Bien vite, les gens considèrent Vitangelo comme fou. Et cette folie n’est que l’autre nom d’une lucidité sans précédent. Sa femme le quitte, ses employés cherchent à contrecarrer ses projets. Le personnage finit alors à l’hospice, loin du monde et des étrangers qu’il considérait comme ses proches. C’est dans cet hospice qu’il pourra « renaître d’instant, en instant » et être l’homme qui n’a « plus de nom », être un, personne et cent mille à la fois.
Quand on lit l’oeuvre de Pirandello, on ne peut qu’être frappé par le contraste entre le sérieux des réflexions du narrateur, dont on découvre les pensées, à l’aide de monologues intérieurs très riches, et le comique de certaines situations. Néanmoins, la constante sollicitation du lecteur nous amène nous aussi à repenser notre conception de la réalité et de l’autre. Car que nous dit Pirandello si ce n’est que la réalité n’est rien qu’une projection de notre esprit, que l’autre n’est rien que ce que nous faisons de lui et que nous sommes voués à être enfermés dans notre conscience sans jamais pouvoir découvrir l’autre, ce proche, cet inconnu. Ce roman de la déconstruction de l’identité prédéfinie s’avère riche par l’exploration de la conscience qu’il nous propose.
En nous, constate Vitangelo, cohabitent cent mille « je » et pourtant aucun n’est ce « moi » véritable que recherche le personnage. Conscient également qu’il ne peut se voir vivre ni donc être son propre spectateur, le personnage cherche à devenir un autre et la fiction est le lieu par excellence où ce changement de vie peut advenir.
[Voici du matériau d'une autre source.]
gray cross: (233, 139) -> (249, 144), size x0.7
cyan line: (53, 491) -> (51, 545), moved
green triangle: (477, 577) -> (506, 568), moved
Le personnage est en effet cette être de papier pouvant endosser tous les rôles, pouvant subir toutes les métamorphoses, sous les yeux d’un lecteur qui est fasciné par les divers revirements nés d’une banale constatation, d’un « déchirement de tout l’être« .
Quelques citations
« Je voulais être seul d’une façon absolument neuve et inusitée, tout opposée à celle que vous imaginez ; c’est-à-dire sans moi, et pour mieux préciser, en compagnie d’un étranger […]. La solitude n’est jamais avec vous ; elle existe toujours sans vous, et n’est possible qu’en présence d’un étranger. Peu importe le lieu ou la personne, pourvu qu’ils vous ignorent totalement, que vous les ignoriez totalement, afin que votre volonté et vos sentiments demeurent en suspens, se dissolvent dans une incertitude anxieuse, et que votre personnalité cessant de s’affirmer, vous perdiez la conscience de vous-même. »
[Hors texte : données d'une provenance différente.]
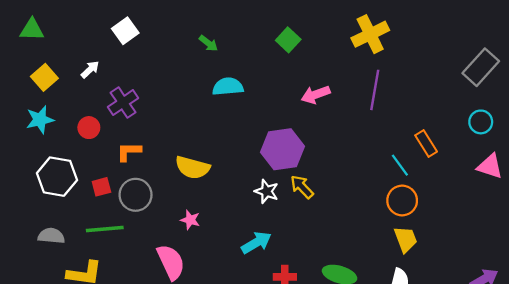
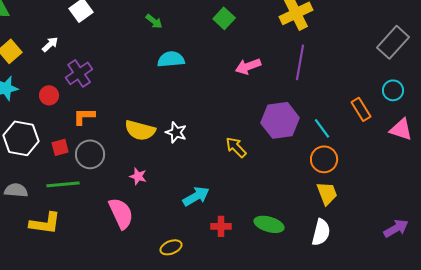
orange rectangle: (426, 144) -> (361, 109), moved
purple hexagon: (283, 149) -> (280, 120), moved
white star: (267, 191) -> (176, 132), moved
« Vous et moi nous nous sommes servis de la même langue, des mêmes mots. Mais est-ce notre faute, à vous et à moi, si les mots, en eux-mêmes, sont vides ?… Vides. En les prononçant, vous les remplissez du sens qu’ils ont pour vous ; et moi, en les accueillant, je les remplis du sens que je leur donne. Nous avions cru nous comprendre, nous ne nous sommes pas du tout compris. Vieille histoire ; rengaine… »
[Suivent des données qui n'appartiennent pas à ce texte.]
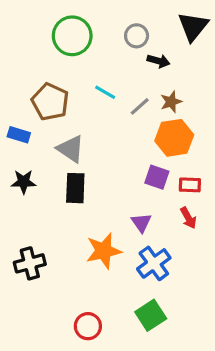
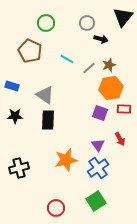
green circle: (72, 36) -> (46, 23), size x0.7
brown pentagon: (50, 102) -> (30, 51), moved
red rectangle: (190, 185) -> (124, 109), moved
purple triangle: (141, 223) -> (98, 145), moved

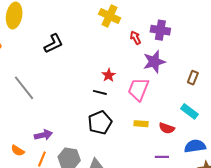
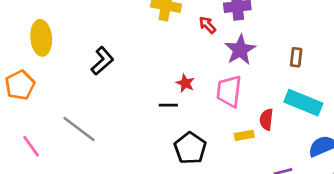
black line: (100, 92) -> (168, 105), moved
cyan rectangle: (189, 111) -> (303, 103), size x1.5
red semicircle: (167, 128) -> (266, 119), moved, turned 91

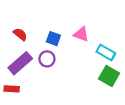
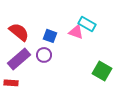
red semicircle: (20, 34) -> (19, 32), size x1.5
cyan rectangle: (106, 52) -> (87, 24), moved

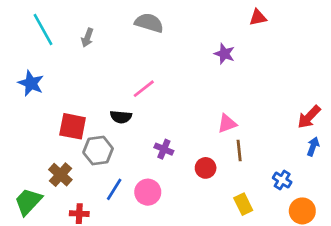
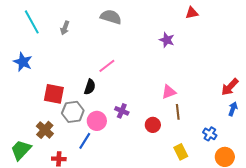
black semicircle: (121, 117) -> (90, 87), turned -77
pink circle: (148, 192) -> (97, 121), moved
« – Mais devant votre miroir, dans l’acte de vous mirer, vous cessez de vivre.
– Et pourquoi ?
– Parce qu’il vous faut suspendre un instant votre vie, pour vous voir vivre. Comme devant un appareil photographique. Vous vous figez dans une attitude ; et se figer, c’est devenir statue pour un instant. La vie est en perpétuel mouvement, et ne peut jamais s’arrêter pour se contempler […]. Quand on vit, on est occupé à vivre et l’on ne se voit pas. Se connaître, c’est mourir. »
Bio rapide et liens
Luigi Pirandello, né en 1867 et mort en 1936, est un des plus grands écrivains italiens du XXe siècle. Il a exploré de nombreux genres littéraires mais a rapidement privilégié le roman et surtout le théâtre.
Prix Nobel de littérature en 1934, il est surtout connu pour sa grande modernité au théâtre avec, par exemple, Six personnages en quête d’auteur.